Но опыт наших предшественников показал нам, что, для того чтобы обеспечить практическое существование этой только что установленной истины, недостаточно ни теоретически доказать ее, ни даже проникнуться ею. Ум настолько склонен не признавать ее, что мы неизбежно вернемся к прежним заблуждениям, если не подчинимся строгой дисциплине, главнейшие правила которой будут сейчас изложены как королларии предыдущего правила.

1. Первый королларий состоит в следующем: нужно систематически устранять все предпонятия.

Специальное доказательство этого правила излишне, оно вытекает из всего, что было сказано раньше. Оно, кроме того, составляет основание всякого научного метода. Методическое сомнение Декарта есть, в сущности, лишь его применение. Если в процессе основания науки Декарт ставит себе за правило сомневаться во всех тех идеях, которые он получил раньше, то это значит, что он хочет пользоваться лишь научно обоснованными понятиями, т. е. понятиями, выработанными по устанавливаемому им методу; все те, которые он получает из другого источника, должны быть отброшены, по крайней мере временно. Мы уже видели, что теория идолов у Бэкона имеет тот же смысл. Обе великие доктрины, столь часто противополагаемые друг другу, совпадают в этом основном пункте. Нужно, стало быть, чтобы социолог, и определяя предмет своих изысканий, и в ходе своих доказательств, категорически отказался от употребления таких понятий, которые образовались вне науки, для потребностей, не имеющих ничего общего с наукой. Нужно, чтобы он освободился от этих ложных очевидностей, которые тяготеют над умом толпы, чтобы он поколебал раз и навсегда иго эмпирических категорий, которое привычка часто делает тираническим. И если все же иногда необходимость вынудит его прибегнуть к ним, то есть, по крайней мере, он сделает это с сознанием их малой ценности, для того чтобы не отводить им в доктрине роли, которой они недостойны.

Это освобождение потому особенно трудно в социологии, что здесь часто бывает замешано чувство. Действительно, к нашим политическим и религиозным верованиям, к важным нравственным правилам мы относимся со страстью, совсем иначе, чем к объектам физического мира; этот страстный характер влияет на наше понимание и объяснение их. Идеи, разрабатываемые нами о них, так же близки нашему сердцу, как и их объекты, и приобретают поэтому такой авторитет, что не выносят противоречия. Ко всякому мнению, противоречащему им, относятся враждебно. Возьмем, например, какое-нибудь утверждение, несогласное с идеей патриотизма или индивидуального достоинства. Его будут отрицать, на какие бы доказательства оно ни опиралось. За ним не признают истинности и заранее не примут, а страсть для своего оправдания без труда внушит доводы, легко признаваемые решающими. У этих понятий может быть такой престиж, что они вообще будут нетерпимы к научному исследованию. Сам тот факт, что они и явления, ими выраженные, подвергаются холодному и сухому анализу, возмущает некоторые умы. Всякий, собирающийся изучать нравственность извне и как внешнюю реальность, кажется этим утонченным людям лишенным нравственного чувства, как вивисектор кажется толпе лишенным обыкновенной чувствительности. Не только не допускают, что эти чувства подлежат научному рассмотрению, но считают себя обязанными обращаться к ним для того, чтобы заниматься наукой о вещах, к которым они относятся.

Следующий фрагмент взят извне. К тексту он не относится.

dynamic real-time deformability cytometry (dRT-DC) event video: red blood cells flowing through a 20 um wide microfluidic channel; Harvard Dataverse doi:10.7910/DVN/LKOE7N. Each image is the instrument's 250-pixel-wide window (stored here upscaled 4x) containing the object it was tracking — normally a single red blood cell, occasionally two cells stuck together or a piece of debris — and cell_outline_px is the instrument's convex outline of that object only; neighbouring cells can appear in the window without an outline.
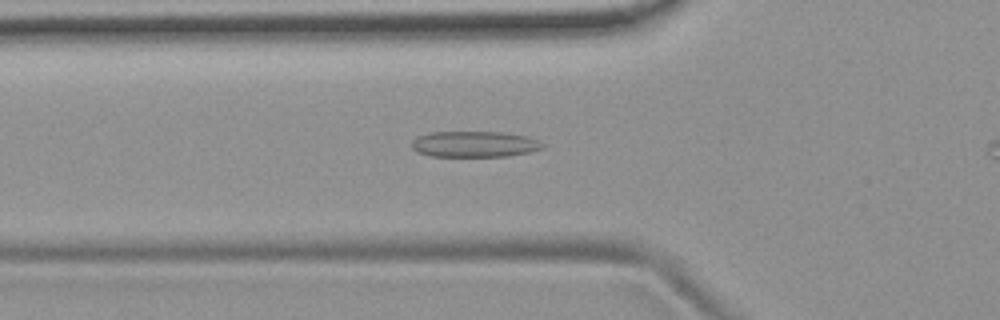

«Горе ученому, — восклицает один красноречивый историк религии, — горе ему, если он приступает к божественным предметам, не сохраняя в глубине своего сознания, в неразрушимых недрах своего духа, там, где спят души предков, сокровенного святилища, из которого временами поднимается благоухание фимиама, строка псалма, страдальческий или победный крик, с каким он ребенком обращался к небу по примеру своих братьев и который внезапно связывает его с пророками»25.


25 Darmesteter L. Les prophetes d'lsrael, p. 9.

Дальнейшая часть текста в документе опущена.